Collected data entries:
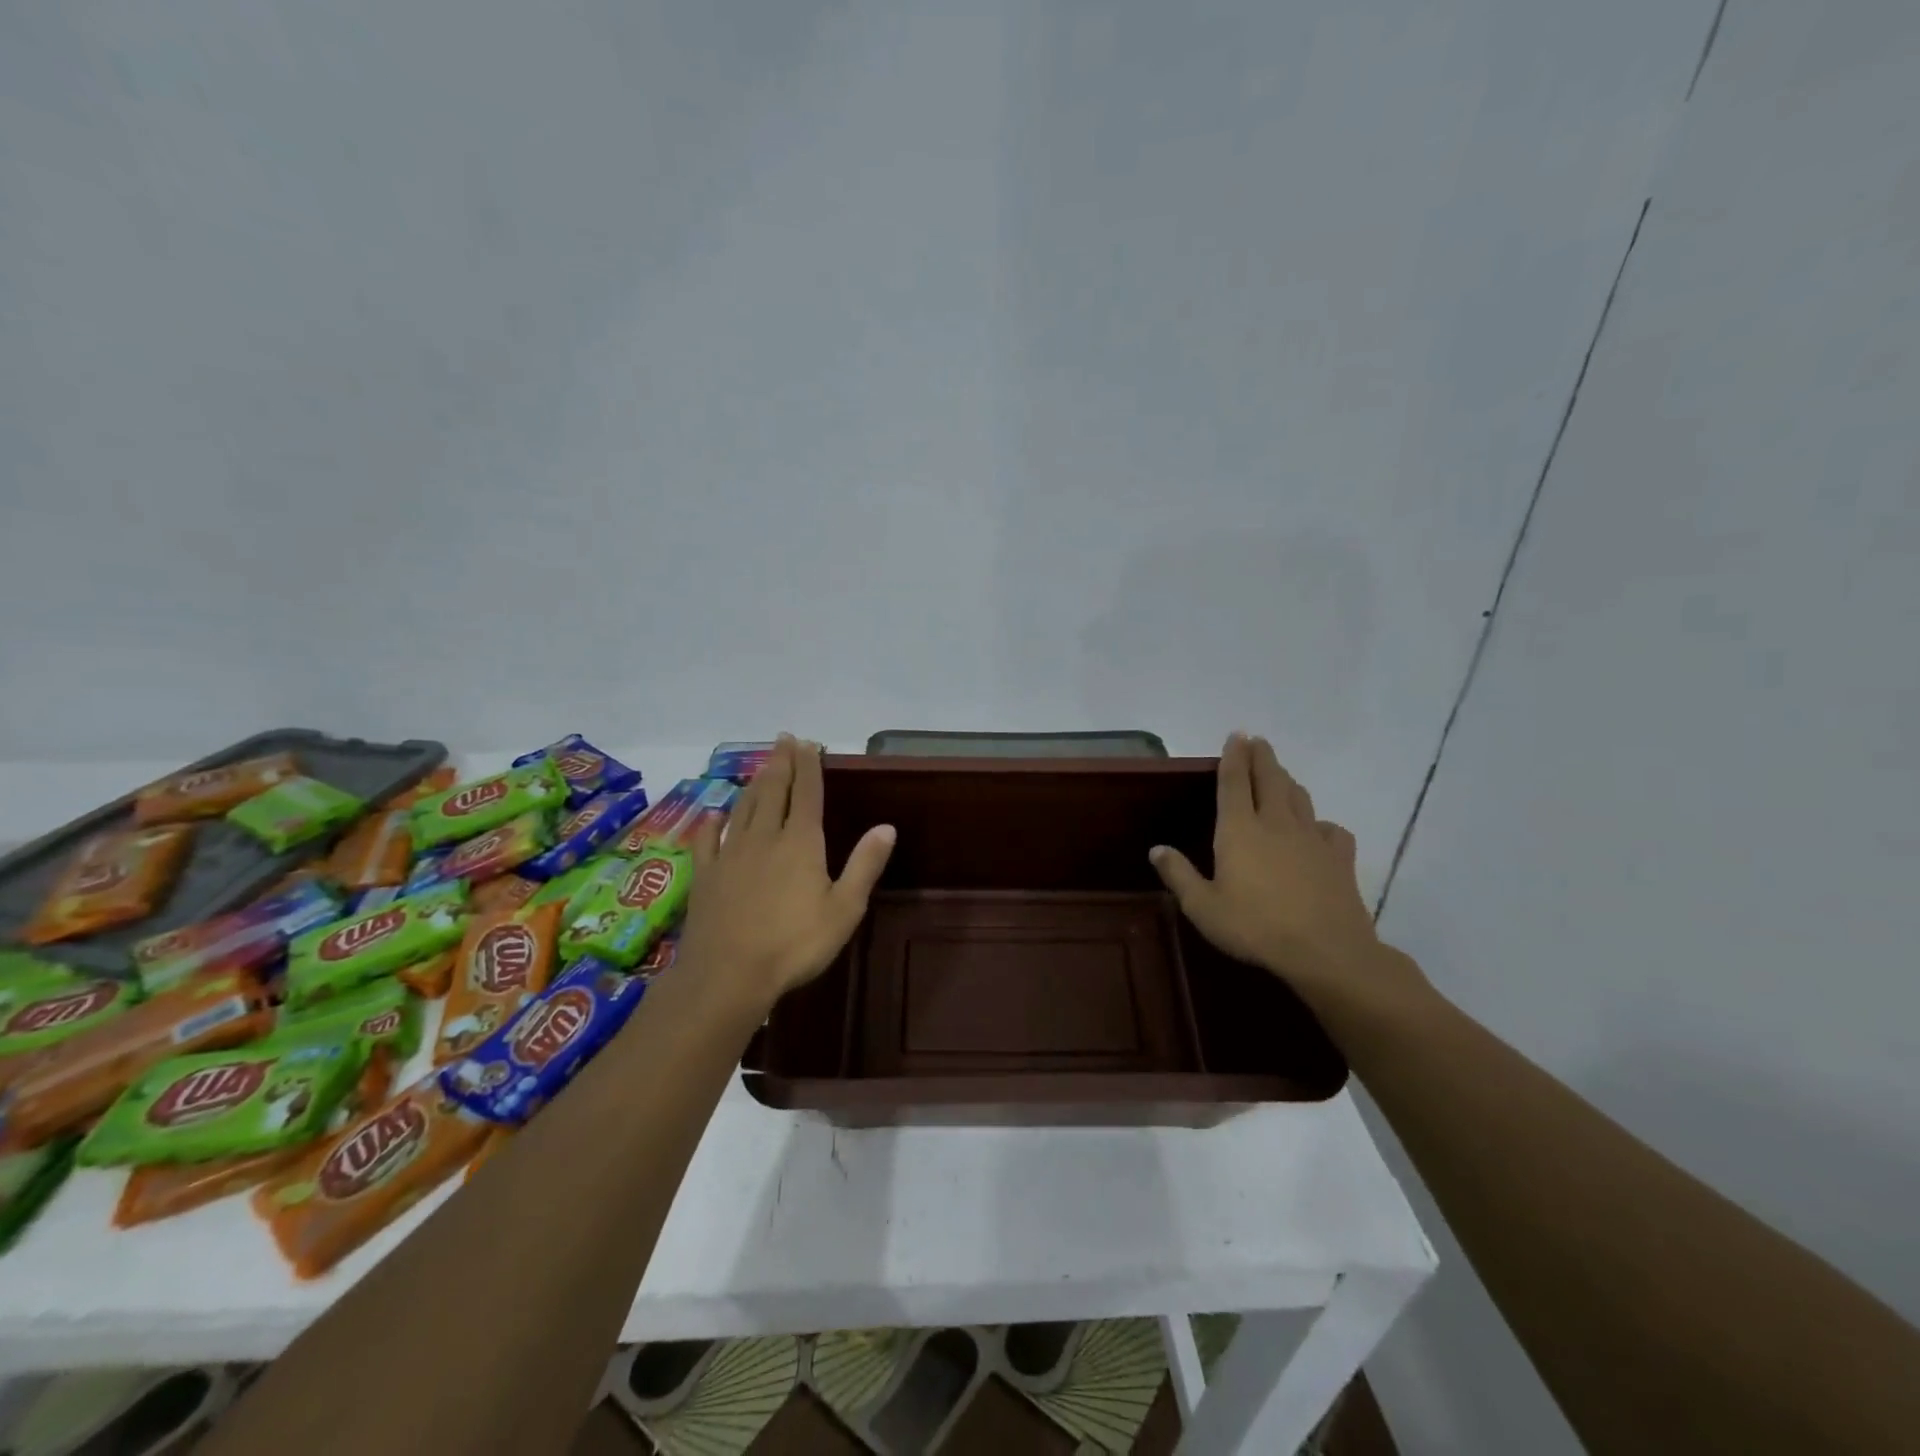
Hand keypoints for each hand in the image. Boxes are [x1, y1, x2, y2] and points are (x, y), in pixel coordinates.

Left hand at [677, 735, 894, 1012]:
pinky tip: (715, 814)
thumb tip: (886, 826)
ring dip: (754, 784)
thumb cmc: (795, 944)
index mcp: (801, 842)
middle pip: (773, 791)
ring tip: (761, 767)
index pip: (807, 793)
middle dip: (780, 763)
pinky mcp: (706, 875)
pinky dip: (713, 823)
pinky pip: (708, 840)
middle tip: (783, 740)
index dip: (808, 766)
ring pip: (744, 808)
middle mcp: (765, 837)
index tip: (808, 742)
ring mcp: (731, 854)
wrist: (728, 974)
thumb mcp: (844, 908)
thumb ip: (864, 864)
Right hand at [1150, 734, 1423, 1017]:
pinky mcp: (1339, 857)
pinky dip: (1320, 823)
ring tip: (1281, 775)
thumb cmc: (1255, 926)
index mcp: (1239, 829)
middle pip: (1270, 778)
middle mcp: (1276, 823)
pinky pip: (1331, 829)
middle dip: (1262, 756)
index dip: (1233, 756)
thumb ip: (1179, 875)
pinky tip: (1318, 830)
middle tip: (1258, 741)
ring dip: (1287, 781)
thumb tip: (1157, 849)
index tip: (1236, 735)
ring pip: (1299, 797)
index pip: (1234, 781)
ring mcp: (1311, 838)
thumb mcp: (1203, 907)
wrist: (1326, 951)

* * *

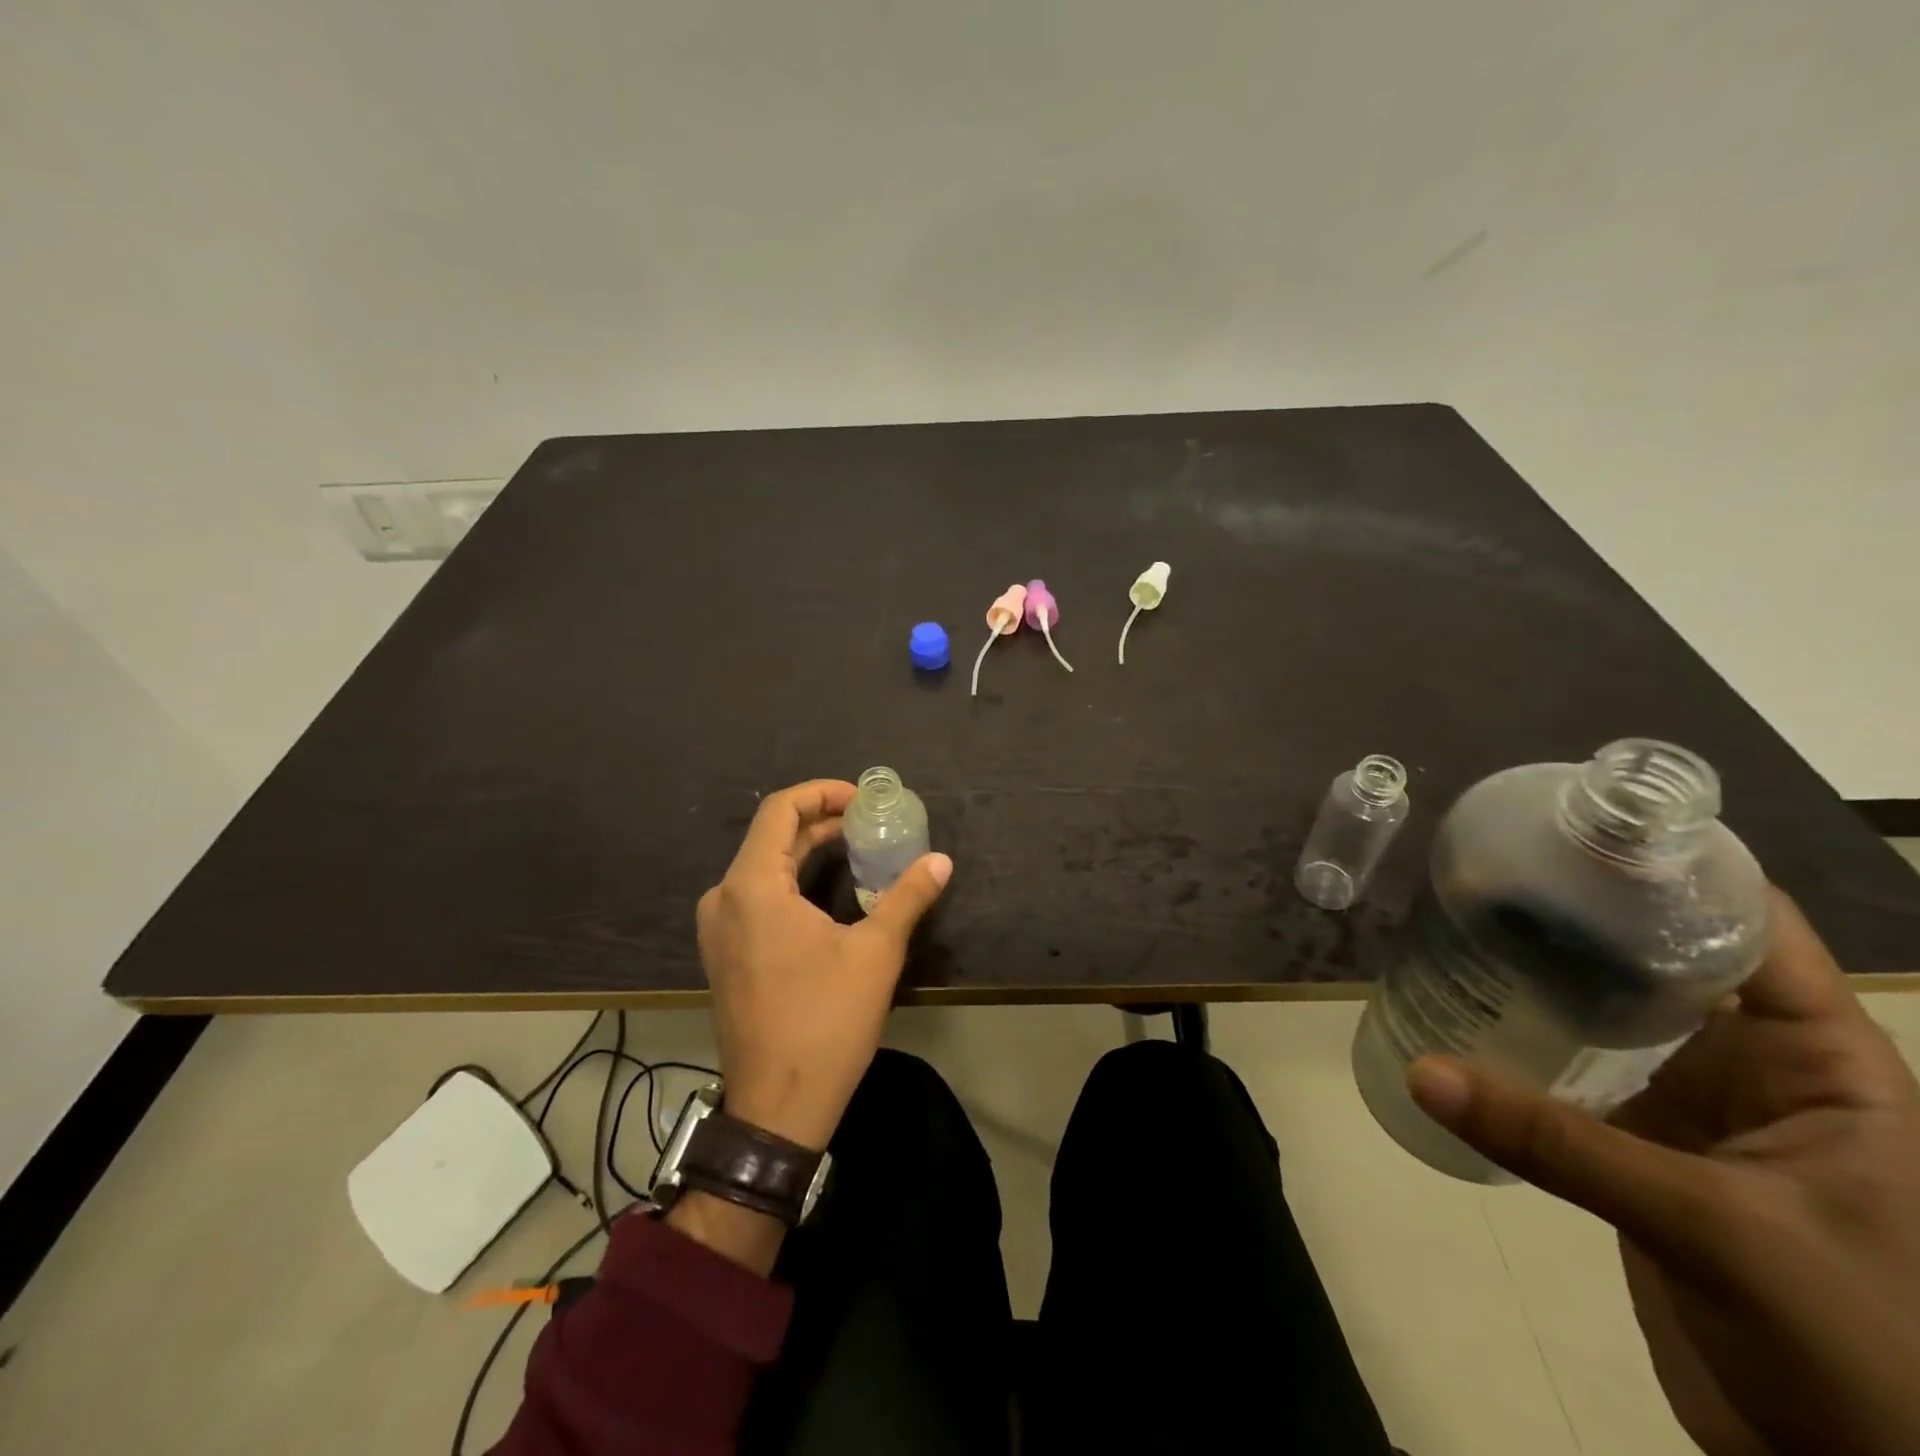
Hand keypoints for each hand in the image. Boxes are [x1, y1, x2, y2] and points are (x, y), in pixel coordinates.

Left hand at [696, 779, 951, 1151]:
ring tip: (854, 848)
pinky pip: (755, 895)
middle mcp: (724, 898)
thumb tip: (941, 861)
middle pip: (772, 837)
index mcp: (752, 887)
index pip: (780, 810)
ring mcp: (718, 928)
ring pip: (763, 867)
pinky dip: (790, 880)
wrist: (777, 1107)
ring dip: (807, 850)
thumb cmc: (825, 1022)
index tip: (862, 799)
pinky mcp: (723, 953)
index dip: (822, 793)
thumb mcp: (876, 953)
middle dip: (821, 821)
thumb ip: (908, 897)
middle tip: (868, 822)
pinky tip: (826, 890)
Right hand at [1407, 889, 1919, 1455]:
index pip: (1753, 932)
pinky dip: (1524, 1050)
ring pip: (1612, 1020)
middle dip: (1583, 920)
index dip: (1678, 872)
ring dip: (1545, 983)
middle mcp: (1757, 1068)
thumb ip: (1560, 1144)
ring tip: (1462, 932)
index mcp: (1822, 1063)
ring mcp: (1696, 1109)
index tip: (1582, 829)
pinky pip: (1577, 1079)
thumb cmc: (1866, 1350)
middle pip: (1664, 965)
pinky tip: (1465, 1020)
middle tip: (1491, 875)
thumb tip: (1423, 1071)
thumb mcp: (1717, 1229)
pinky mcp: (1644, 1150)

TASK DESCRIPTION: Go over the data and return every line that includes the word "hand".

TASK RESPONSE:
Hand keypoints for each hand in the image. Boxes are [x1, y1, x2, y2] and points are (x, y), in pixel coordinates.
Left hand at [677, 735, 894, 1012]:
Right hand at [1150, 734, 1423, 1017]:
Hand keypoints for each hand in the image. Boxes are [x1, y1, x2, y2] and points are (x, y), in pixel coordinates.
Left hand at [696, 779, 951, 1151]:
Right hand at [1407, 889, 1919, 1455]:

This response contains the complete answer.